The next song is a testament to Elsa wondering if she’s in the right place for her life. Based on my calculation, Elsa is approximately 27-28 years old in Frozen II and that means she is hitting that age where women (in my experience, myself included) have followed “the path” (marriage, kids, career, etc..) that was set out for them and then they start questioning as Elsa does: “Every day’s a little harder as I feel my power grow/Don’t you know there’s part of me that longs to go…/Into the unknown?” Elsa wonders what following that voice is going to lead her. Is it going to take her somewhere wonderful or distract her? She’s comfortable where she is: “everyone I’ve ever loved is here within these walls.” But she’s wondering if there’s more to life than what she’s living. This seems to parallel what happens around that age, many of us have been told what our lives should be or look like and we have finally started to open up to the possibility that there could be more if we were just willing to go “into the unknown”. This was the age where I decided to divorce my first husband, I wanted some thing more, something that involved a little adventure and I didn’t see him as the partner for that for many different reasons.
Now it is Olaf’s turn for his questioning. Olaf is aproximately 6 years old and he sings a song about how things will make more sense when he’s older:
I think it’s interesting how Olaf believes “that will all make sense when I am older” and his wishing to be older because “absolutely everything makes sense” which sometimes I think how kids (the Munhckin and my students) see adults because we’re so good at pretending that everything makes sense and everything is fine. I have witnessed first hand how the diseases of perfection and comparison have invaded our culture both as a teacher and a mom. I’ve seen how students are interested in just getting the right answer without actually trusting the process. Some of that is laziness (biology is inherently lazy) but some of it is the need to have the “right” grade and if you don’t have the grade then you aren’t worth it. That external validation of doing a good job is creating students who don’t have their own compass. And teenagers who don’t have their own compass become adults who don’t have their own compass and fall into the trap of not knowing what actually fulfills them. Which leads me to the next great song:
Elsa goes on the journey into the unkown following “The Voice” to find some answers:
The Voice: Show yourself
Step into your power
Into something new
You are the one you’ve been waiting for
Elsa: All of my life
The Voice: (All of your life)
Both: Oh, show yourself
As I’ve moved through my third decade on this planet I’ve had to work on re-finding that which fulfills me and ignites my heart and soul; I’ve had to follow “the voice” that got crowded out by upper middle-class suburbanite societal trappings but through reconnecting with myself and working on the connection with the Munchkin and the Mr. I have been able to find those things again and remember what it is that really makes me feel like a whole person and not someone just going through the motions.

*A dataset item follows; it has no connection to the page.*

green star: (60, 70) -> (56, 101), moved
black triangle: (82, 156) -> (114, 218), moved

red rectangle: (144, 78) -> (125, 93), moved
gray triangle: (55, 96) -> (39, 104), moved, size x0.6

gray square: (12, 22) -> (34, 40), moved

The evolution of Elsa through this movie really highlighted the growth of myself through my 20s and now as I am cruising into my 40s. By the end of the movie she is really embracing her powers, what they mean, and what path she should be on as opposed to the path she was put on by trying to hide who she truly is (AKA her frozen powers). by following “The Voice” she has found her voice.

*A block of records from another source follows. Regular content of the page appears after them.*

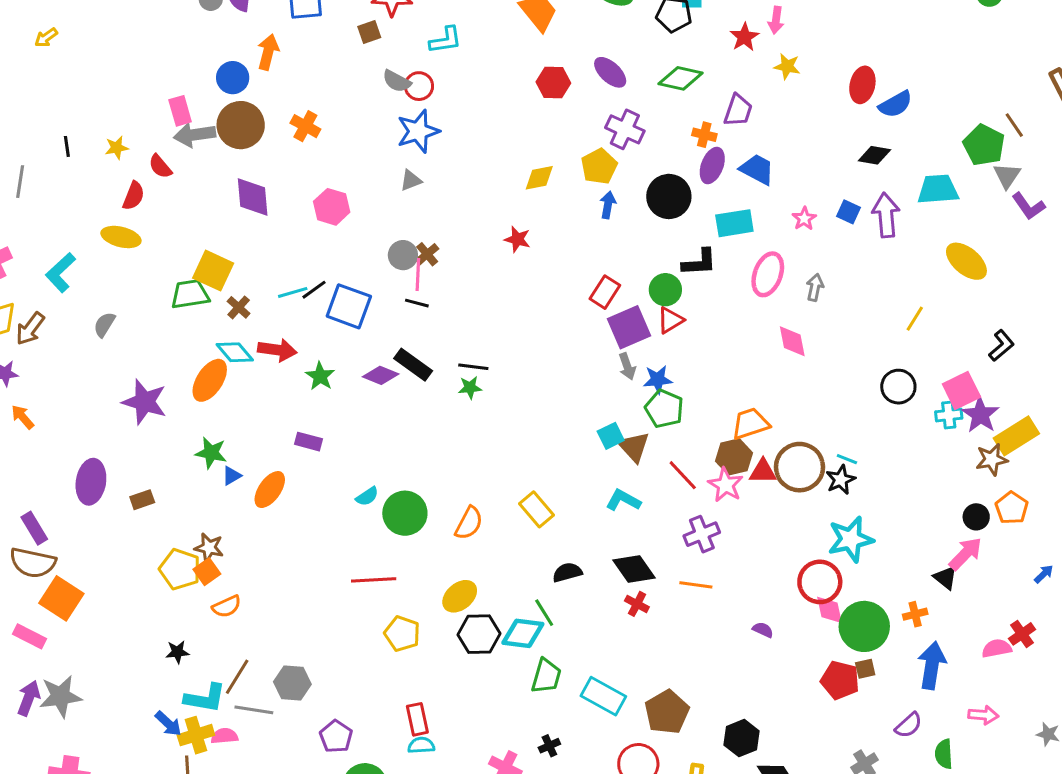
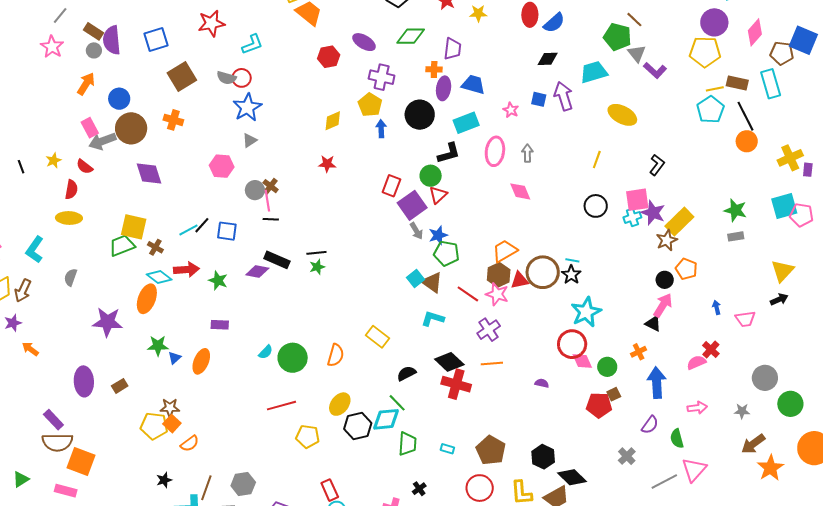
brown square: (369, 32) -> (182, 77), moved, size x1.8
orange arrow: (268, 52) -> (86, 84), moved, turned 30
pink hexagon: (332, 207) -> (222, 166), moved
blue square: (349, 306) -> (227, 231), size x0.7
pink square: (961, 390) -> (637, 200), turned 30
blue arrow: (1044, 574) -> (717, 307), turned -48
red cross: (637, 604) -> (456, 384), size x1.8
green circle: (864, 626) -> (607, 367), size x0.6
cyan rectangle: (603, 696) -> (447, 449), size x0.5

Elsa’s growth was the theme that stuck out for me personally but then there was Anna’s ability to do “the next right thing”, the nature of Kristoff’s non-toxic masculinity (highlighted by an awesome 80’s style ballad that had the Mr. and I cracking up) because his “love isn’t fragile” right through to the discussion of indigenous people’s lands and control. There were so many great themes and thought-provoking moments in this movie that it is definitely worth the time and energy to watch it.